Create Filters for Provisioning Exceptions

You can configure filters to change validation errors to warnings that would normally occur due to the default expectations of the netq check commands. This applies to all protocols and services, except for agents. For example, if you provision BGP with configurations where a BGP peer is not expected or desired, then errors that a BGP peer is missing occur. By creating a filter, you can remove the error in favor of a warning.

To create a validation filter:

  1. Navigate to the /etc/netq directory.

  2. Create or open the check_filter.yml file using your text editor of choice.

    This file contains the syntax to follow to create one or more rules for one or more protocols or services. Create your own rules, and/or edit and un-comment any example rules you would like to use.

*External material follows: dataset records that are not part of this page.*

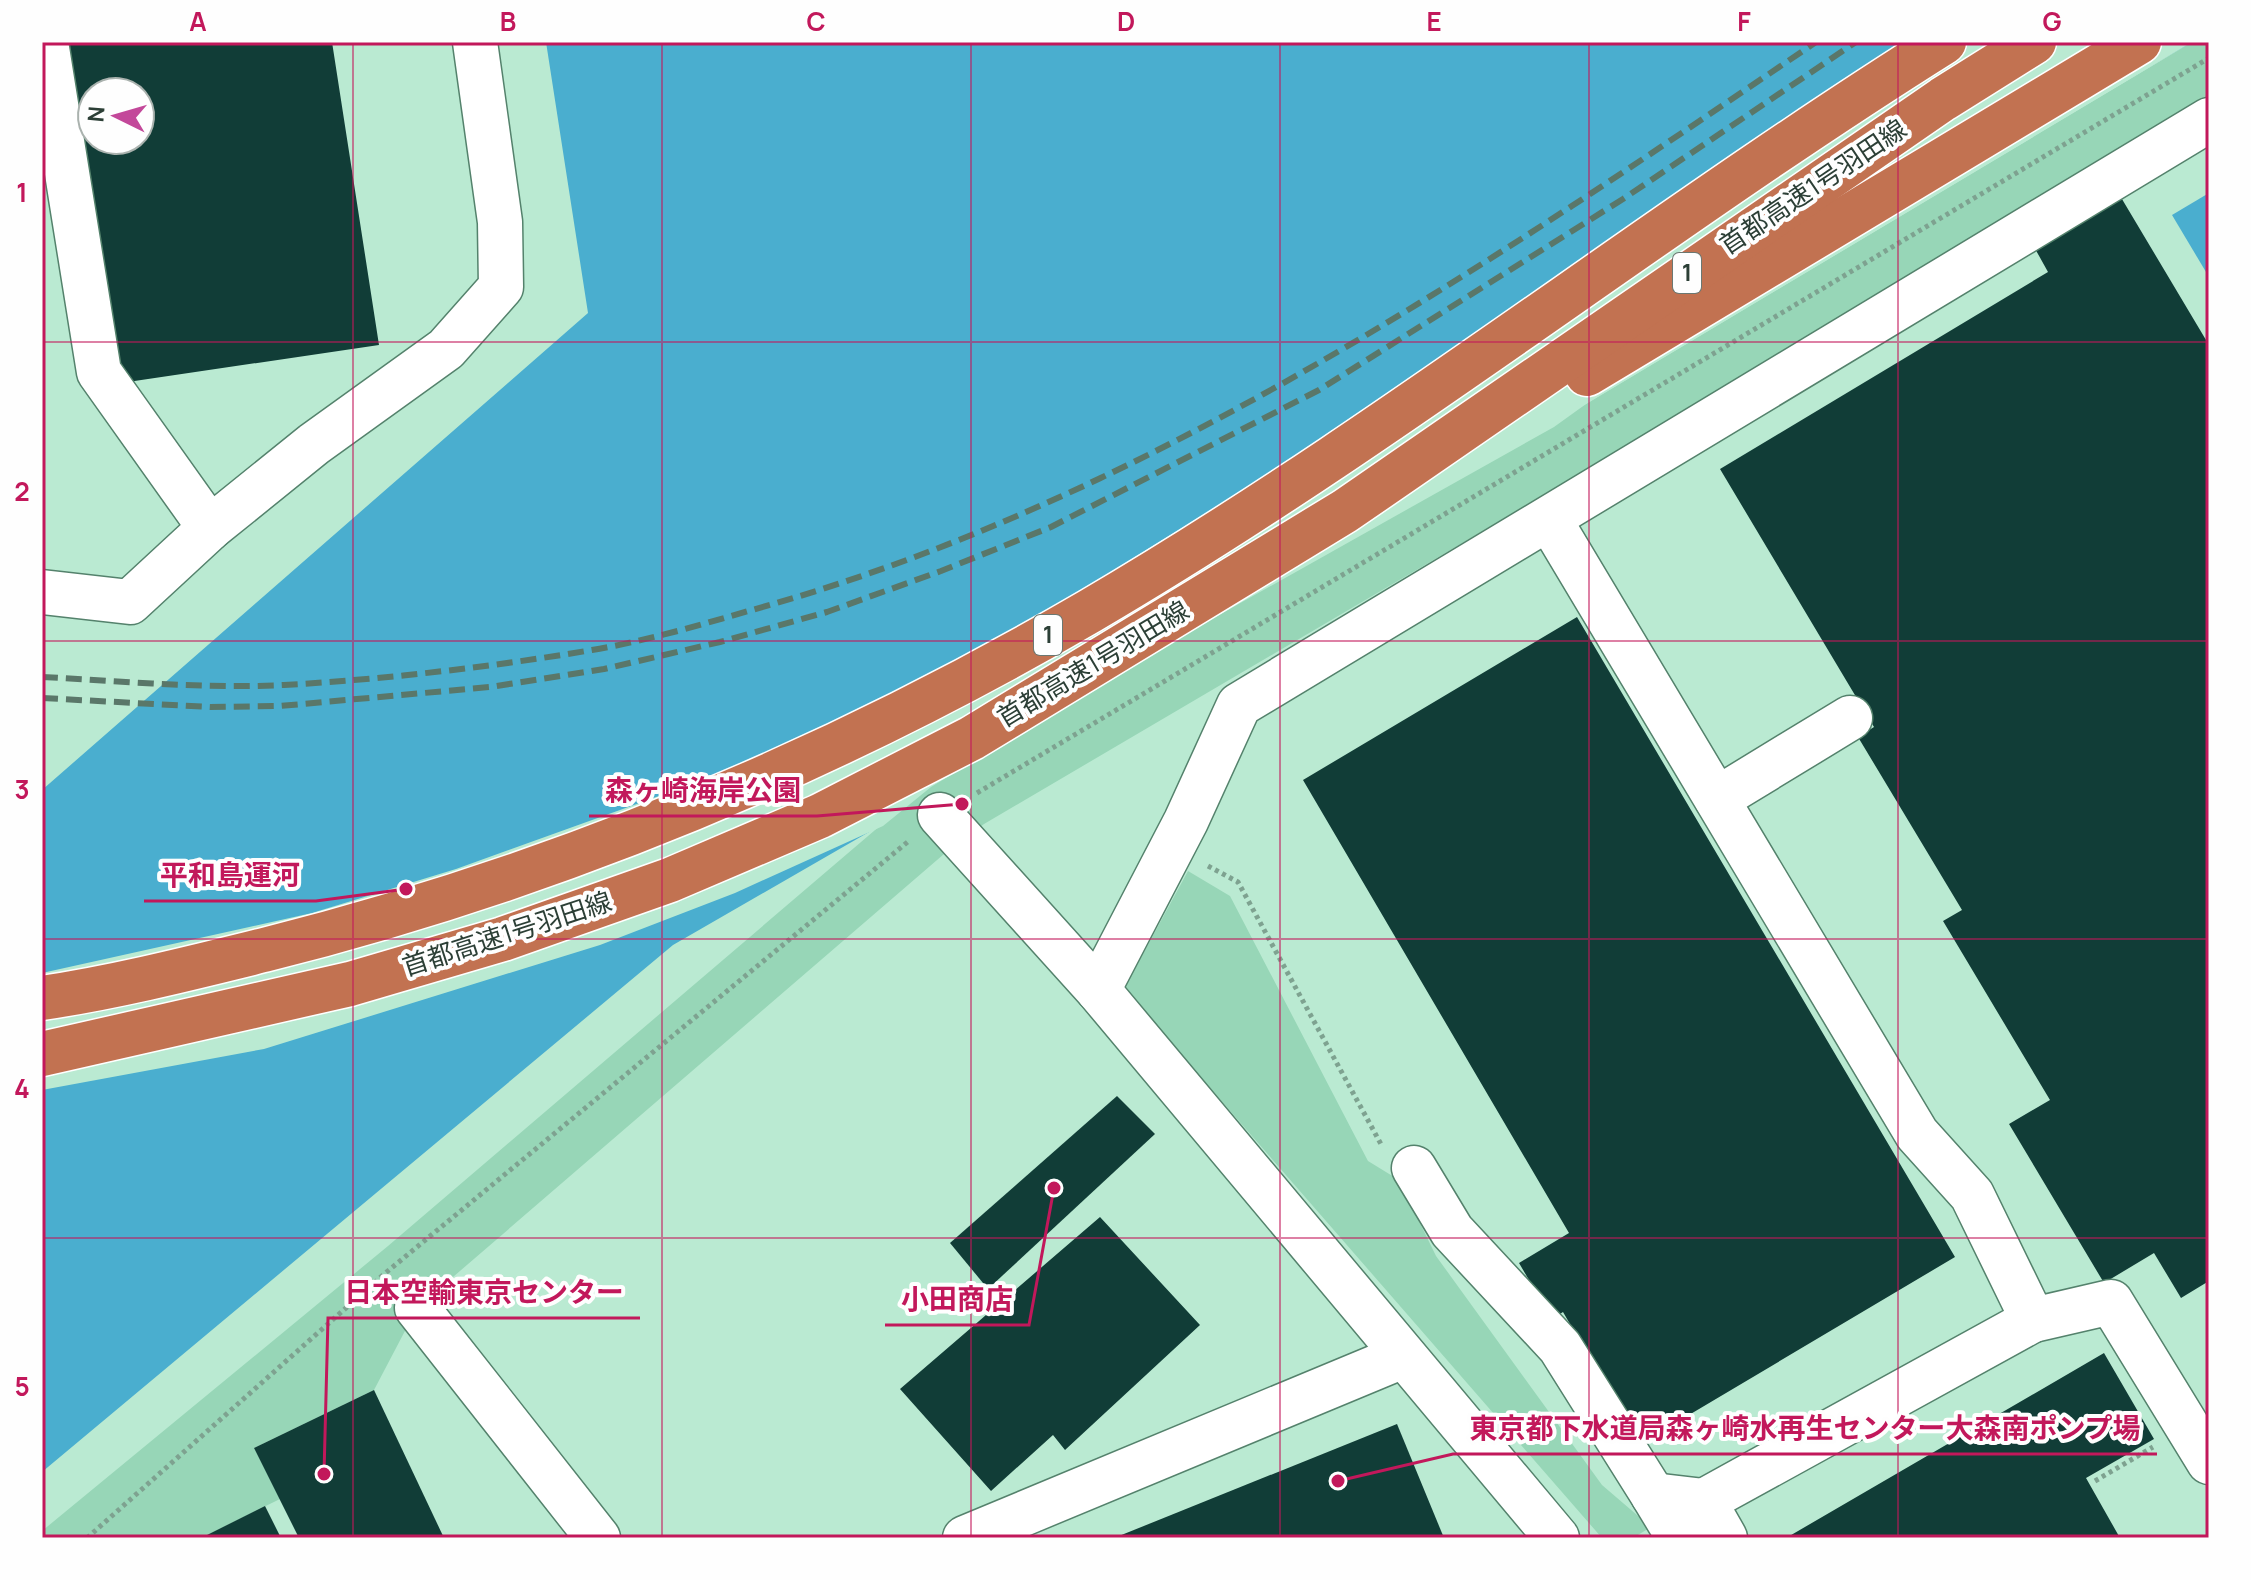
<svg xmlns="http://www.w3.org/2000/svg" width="2251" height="1580" viewBox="0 0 2251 1580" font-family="Manrope,'Noto Sans JP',sans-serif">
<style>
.green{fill:#97d6b7}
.water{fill:#4aaecf}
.pier{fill:#baead2}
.building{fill:#113d37;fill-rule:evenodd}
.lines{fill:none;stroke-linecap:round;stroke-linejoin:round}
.minor-casing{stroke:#54826c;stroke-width:47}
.highway-casing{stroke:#fff;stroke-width:47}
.path{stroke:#7ea290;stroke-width:5;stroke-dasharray:4 4;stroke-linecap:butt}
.minor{stroke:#fff;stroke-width:44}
.highway{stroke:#c27251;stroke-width:44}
.rail{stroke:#5a7769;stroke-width:6;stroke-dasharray:16 8;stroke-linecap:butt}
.grid{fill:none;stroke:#c2185b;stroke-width:2;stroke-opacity:0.55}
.labels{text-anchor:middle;stroke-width:8;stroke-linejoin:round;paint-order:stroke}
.shield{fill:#fefefe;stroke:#6b7872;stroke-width:2}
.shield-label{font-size:24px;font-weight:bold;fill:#2c3f36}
.street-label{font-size:26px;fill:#2c3f36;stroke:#fefefe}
.leader{fill:none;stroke:#c2185b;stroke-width:3}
.callout-dot{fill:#c2185b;stroke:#fefefe;stroke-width:3}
.callout-label{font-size:28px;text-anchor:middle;font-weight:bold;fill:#c2185b;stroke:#fefefe;stroke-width:8;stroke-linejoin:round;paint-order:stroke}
.neatline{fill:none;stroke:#c2185b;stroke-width:3}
.grid-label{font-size:26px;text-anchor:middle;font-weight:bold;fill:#c2185b}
</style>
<rect width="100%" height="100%" fill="#baead2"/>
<g class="green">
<path d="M2192,42H2209V99L1842,320L984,824L944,854L417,1308L374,1390L254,1448L280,1499L201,1538H42V1531L388,1246L929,784L1144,653L1586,404Z"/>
<path d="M1188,871L1230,896L1368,1161L1399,1180L1436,1256L1602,1485L1651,1527L1633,1538H1602L1124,989Z"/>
</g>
<g class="water">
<path d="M546,42H2192L1144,653L929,784L869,832L673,945L42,1472V790L588,313Z"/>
<path d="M2209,193V277L2172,215Z"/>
</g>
<path class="pier" d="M1908,42H2192L1586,404L1554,427L1146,656L931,787L883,826L735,893L600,945L264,1049L42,1090V973L312,913L456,869L759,760L874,704L1056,606L1248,487Z"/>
<g class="building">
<path d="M67,42H332L379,345L121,383ZM92,92H140V140H92Z"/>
<path d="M2113,184L2209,345V1281L2181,1298L2154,1253L2104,1283L2009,1124L2050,1100L1943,921L1962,910L1858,737L1874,727L1720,469L2048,272L2028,236Z"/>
<path d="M1577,617L1955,1257L1640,1444L1563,1312L1552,1319L1519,1263L1569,1233L1303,780Z"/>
<path d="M1117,1096L1155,1134L988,1289L950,1243Z"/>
<path d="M1100,1217L1200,1325L1065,1450L1053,1435L991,1491L900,1389Z"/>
<path d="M2104,1353L2154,1439L2086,1478L2120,1538H1786Z"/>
<path d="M374,1390L444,1538H299L254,1448Z"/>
<path d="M1397,1424L1444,1538H1114Z"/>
<path d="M265,1506L281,1538H201Z"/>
</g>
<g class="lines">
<defs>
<g id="minor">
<path d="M46,42L99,372L210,528"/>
<path d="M1549,519L1917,1134L1972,1195L2033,1320L1704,1501"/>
<path d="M42,592L130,602L210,528L314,444L446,349L501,287L500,222L475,42"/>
<path d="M1717,799L1850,718"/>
<path d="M940,815L1098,990L1557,1538"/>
<path d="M1098,990L1186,821L1239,705L2209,120"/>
<path d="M1414,1168L1452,1231L1560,1347L1653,1495"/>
<path d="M417,1308L598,1538"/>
<path d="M2033,1320L2111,1302L2209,1462"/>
<path d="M965,1538L1403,1356"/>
<path d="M1679,1538L1653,1495L1704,1501L1725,1538"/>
</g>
<g id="highway">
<path d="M1587,374L2139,42"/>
<path d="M42,998C116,987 191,968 264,950C555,877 831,762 1090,611C1385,438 1654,224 1944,42"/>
<path d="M42,1054L350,984L503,939L670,880L820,816L972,738L1345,511L1943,99L2034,42"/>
</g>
</defs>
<use href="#minor" class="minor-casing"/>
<use href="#highway" class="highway-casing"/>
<g class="path">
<path d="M977,793L2209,58"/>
<path d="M1208,866L1238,882L1382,1146"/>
<path d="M2095,1481L2153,1447"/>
<path d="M87,1538L383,1275L910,840"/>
</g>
<use href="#minor" class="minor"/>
<use href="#highway" class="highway"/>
<g class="rail">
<path d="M42,677C122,681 204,689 284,685C387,679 491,667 592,650C646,641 700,625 752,610C1145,501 1483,268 1816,42"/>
<path d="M42,698L210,707L280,706L490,687L604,669L720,642L827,612L941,571L1051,527L1319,390L1623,199L1856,42"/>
</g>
</g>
<path class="grid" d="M353,42V1538M662,42V1538M971,42V1538M1280,42V1538M1589,42V1538M1898,42V1538M42,342H2209M42,641H2209M42,939H2209M42,1238H2209"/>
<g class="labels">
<g class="shield">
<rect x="1673" y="253" width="28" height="40" rx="6"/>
<rect x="1034" y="615" width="28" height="40" rx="6"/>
</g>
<g class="shield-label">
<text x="1687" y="281">1</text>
<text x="1048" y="643">1</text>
</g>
<g class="street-label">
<text transform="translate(1813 187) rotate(-34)" y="9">首都高速1号羽田線</text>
<text transform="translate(1093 664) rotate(-31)" y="9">首都高速1号羽田線</text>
<text transform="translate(507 934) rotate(-18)" y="9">首都高速1号羽田線</text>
</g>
</g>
<path class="leader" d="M962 804L817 816H589M406 889L316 901H144M324 1474L328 1318H640M1054 1188L1029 1325H885M1338 1481L1453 1454H2157"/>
<g class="callout-dot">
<circle cx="962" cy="804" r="8"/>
<circle cx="406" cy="889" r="8"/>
<circle cx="324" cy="1474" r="8"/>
<circle cx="1054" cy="1188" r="8"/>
<circle cx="1338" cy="1481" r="8"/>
</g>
<g class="callout-label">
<text x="703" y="800">森ヶ崎海岸公園</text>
<text x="230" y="885">平和島運河</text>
<text x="484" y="1302">日本空輸東京センター</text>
<text x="957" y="1309">小田商店</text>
<text x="1805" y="1438">東京都下水道局森ヶ崎水再生センター大森南ポンプ場</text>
</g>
<rect width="2251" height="1580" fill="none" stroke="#fefefe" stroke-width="88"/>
<g transform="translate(116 116) rotate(275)"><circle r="38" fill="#fefefe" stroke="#aab2ae" stroke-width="2"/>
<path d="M0-6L14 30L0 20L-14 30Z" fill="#c3489a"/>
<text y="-12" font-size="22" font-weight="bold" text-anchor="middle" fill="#2c3f36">N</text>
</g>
<rect x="44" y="44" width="2163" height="1492" class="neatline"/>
<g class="grid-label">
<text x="198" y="31">A</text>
<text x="508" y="31">B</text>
<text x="816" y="31">C</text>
<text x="1126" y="31">D</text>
<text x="1434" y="31">E</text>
<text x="1744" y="31">F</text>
<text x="2052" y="31">G</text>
<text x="22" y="202">1</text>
<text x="22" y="501">2</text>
<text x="22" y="799">3</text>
<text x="22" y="1098">4</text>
<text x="22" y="1396">5</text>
</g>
</svg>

    # Netq check result filter rule definition file.  This is for filtering
    # results based on regex match on one or more columns of each test result.
    # Currently, only action 'filter' is supported. Each test can have one or
    # more rules, and each rule can match on one or more columns.  In addition,
    # rules can also be optionally defined under the 'global' section and will
    # apply to all tests of a check.
    #
    # syntax:
    #
    # <check name>:
    #   tests:
    #     <test name, as shown in test list when using the include/exclude and tab>:
    #       - rule:
    #           match:
    #             <column name>: regex
    #             <more columns and regex.., result is AND>
    #           action:
    #             filter
    #       - <more rules..>
    #   global:
    #     - rule:
    #         . . .
    #     - rule:
    #         . . .
    #
    # <another check name>:
    #   . . .
    #
    # e.g.
    #
    # bgp:
    #   tests:
    #     Address Families:
    #       - rule:
    #           match:
    #             Hostname: (^exit*|^firewall)
    #             VRF: DataVrf1080
    #             Reason: AFI/SAFI evpn not activated on peer
    #           action:
    #             filter
    #       - rule:
    #           match:
    #             Hostname: exit-2
    #             Reason: SAFI evpn not activated on peer
    #           action:
    #             filter
    #     Router ID:
    #       - rule:
    #           match:
    #             Hostname: exit-2
    #           action:
    #             filter
    #
    # evpn:
    #   tests:
    #     EVPN Type 2:
    #       - rule:
    #           match:
    #             Hostname: exit-1
    #           action:
    #             filter
    #
    

Use Validation Commands in Scripts

If you are running scripts based on the older version of the netq check commands and want to stay with the old output, edit the netq.yml file to include old-check: true in the netq-cli section of the file. For example:

netq-cli:
  port: 32708
  server: 127.0.0.1
  old-check: true

Then run netq config restart cli to apply the change.

If you update your scripts to work with the new version of the commands, change the old-check value to false or remove it. Then restart the CLI.